Job:
In your copy, include every line of the records exactly and no picture at all.

Records for the exercise below:

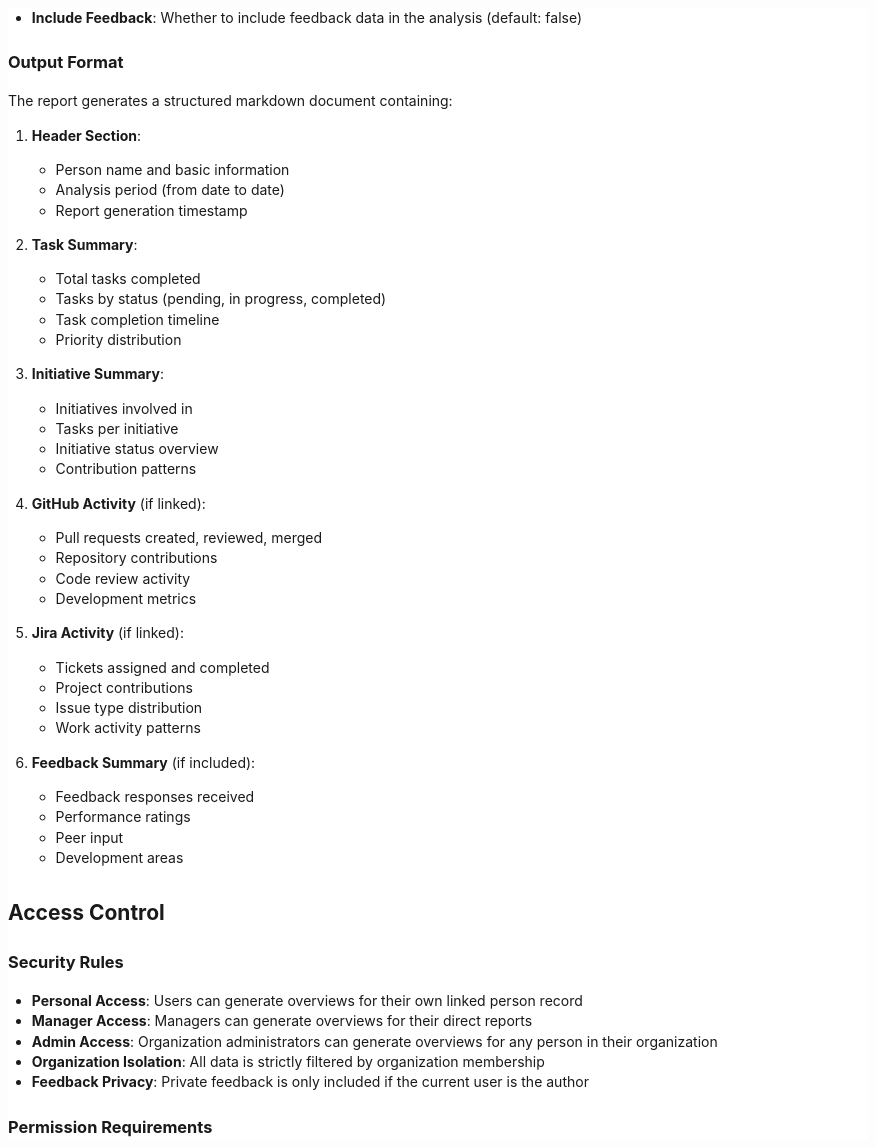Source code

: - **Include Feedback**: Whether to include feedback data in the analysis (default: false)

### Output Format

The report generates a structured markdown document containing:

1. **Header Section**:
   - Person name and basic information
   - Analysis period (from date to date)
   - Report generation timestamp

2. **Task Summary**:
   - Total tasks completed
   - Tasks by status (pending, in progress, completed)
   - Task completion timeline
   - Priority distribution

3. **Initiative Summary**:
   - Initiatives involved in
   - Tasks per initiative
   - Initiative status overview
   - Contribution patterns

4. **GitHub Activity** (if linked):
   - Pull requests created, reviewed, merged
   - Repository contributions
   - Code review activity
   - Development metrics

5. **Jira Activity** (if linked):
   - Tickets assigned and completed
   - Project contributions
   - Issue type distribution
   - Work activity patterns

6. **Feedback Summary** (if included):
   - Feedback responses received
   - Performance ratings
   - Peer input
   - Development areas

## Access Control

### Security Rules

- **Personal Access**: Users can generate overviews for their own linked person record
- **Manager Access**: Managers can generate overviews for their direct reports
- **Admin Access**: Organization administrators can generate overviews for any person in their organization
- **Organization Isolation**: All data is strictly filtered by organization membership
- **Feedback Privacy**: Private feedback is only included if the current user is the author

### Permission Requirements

End of Records for the exercise.

Written response:
Source code

: - **Include Feedback**: Whether to include feedback data in the analysis (default: false)

### Output Format

The report generates a structured markdown document containing:

1. **Header Section**:
   - Person name and basic information
   - Analysis period (from date to date)
   - Report generation timestamp

2. **Task Summary**:
   - Total tasks completed
   - Tasks by status (pending, in progress, completed)
   - Task completion timeline
   - Priority distribution

3. **Initiative Summary**:
   - Initiatives involved in
   - Tasks per initiative
   - Initiative status overview
   - Contribution patterns

4. **GitHub Activity** (if linked):
   - Pull requests created, reviewed, merged
   - Repository contributions
   - Code review activity
   - Development metrics

5. **Jira Activity** (if linked):
   - Tickets assigned and completed
   - Project contributions
   - Issue type distribution
   - Work activity patterns

6. **Feedback Summary** (if included):
   - Feedback responses received
   - Performance ratings
   - Peer input
   - Development areas

## Access Control

### Security Rules

- **Personal Access**: Users can generate overviews for their own linked person record
- **Manager Access**: Managers can generate overviews for their direct reports
- **Admin Access**: Organization administrators can generate overviews for any person in their organization
- **Organization Isolation**: All data is strictly filtered by organization membership
- **Feedback Privacy**: Private feedback is only included if the current user is the author

### Permission Requirements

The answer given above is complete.